Genervte kaufen nicht

Allerdings wäre es unfair, die Telefonmarketing-Branche pauschal unseriöser Praktiken zu bezichtigen. Immerhin gehört die Branche mit ihren etwa 3.000 Call-Centern und gut 300.000 Angestellten zu den wachstumsstärksten Dienstleistungsbereichen in Deutschland. Patrick Tapp bemüht sich dann auch um Schadensbegrenzung. Er ist Vizepräsident des Deutschen Direktmarketing Verbands (DDV), des mit etwa 860 Mitgliedern größten Branchenverbands. Davon arbeiten 112 Mitglieder im Telemarketing.

Tapp weiß, dass Telefonmarketing auf Dauer nur funktioniert, wenn die Kundschaft nicht allzu genervt ist. So plädiert er für die Durchsetzung von Qualitätsstandards in Call-Centern, für die es bereits ein TÜV-Zertifikat gibt. Telefonagenten sollen als geprüfte „Kaufleute für Dialogmarketing“ ihr Handwerkszeug bald besser beherrschen. Der DDV verwaltet auch eine Kartei, in der sich alle kostenlos eintragen können, die keine Werbepost erhalten wollen. Seit 34 Jahren gibt es diese so genannte „Robinsonliste“. Seriöse Direktvermarkter löschen diese Nummern und Namen aus ihren Adresslisten. Im nächsten Jahr will der DDV seine Robinsonliste auf das Telefonmarketing ausdehnen. Dann soll auch das Anmeldeverfahren einfacher werden, das bislang nur relativ mühsam per Brief oder Telefax möglich ist. Allerdings gibt es bereits alternative Robinsonlisten.
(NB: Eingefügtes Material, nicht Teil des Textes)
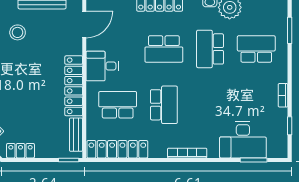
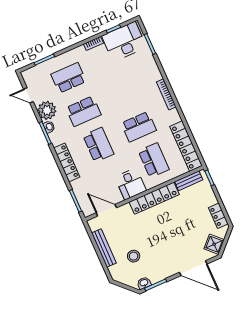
school desk: (256, 49) -> (69, 78), turned 90
school desk: (118, 105) -> (154, 160), turned 180
school desk: (164, 105) -> (139, 127), turned 180
desk: (243, 140) -> (124, 42), moved, turned -90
Jochen Diebel, Vorstand der Info- und Schutzgemeinschaft der Internetuser in Deutschland, bietet seit Jahren solche Listen gegen E-Mail-, SMS- und neuerdings auch Telefonspam an. „Allein in den letzten 14 Tagen haben 25.000 Menschen ihre Telefonnummer auf unserer Antispamliste registriert“, sagt Diebel nicht ohne Stolz. Der Erfolg ist aber wohl nur bescheiden, denn halten muss sich an die Liste nur, wer will. „Die Robinsonlisten sind völlig witzlos, denn die Direktvermarkter nutzen sie nicht“, findet dann auch Spamfachmann Wolf-Dieter Roth. Ein wenig erinnern die Robinsonlisten deshalb an Plakate mit Adressen, bei denen man bitte nicht einbrechen soll. Es wäre ein prima System, wenn sich die Verbrecher nur daran hielten. Wirkungsvoller erscheint es, die Telefonmafia technisch auszutricksen. Aktuell empfehlen Experten gegen Telefonspam, die heimische ISDN-Telefonanlage so einzustellen, dass sie nur Anrufe mit einer „geheimen“ letzten Ziffer durchstellt. Wer dann nur die normale Anschlussnummer kennt, wird – wie bei einem Spamfilter – gar nicht erst durchgelassen.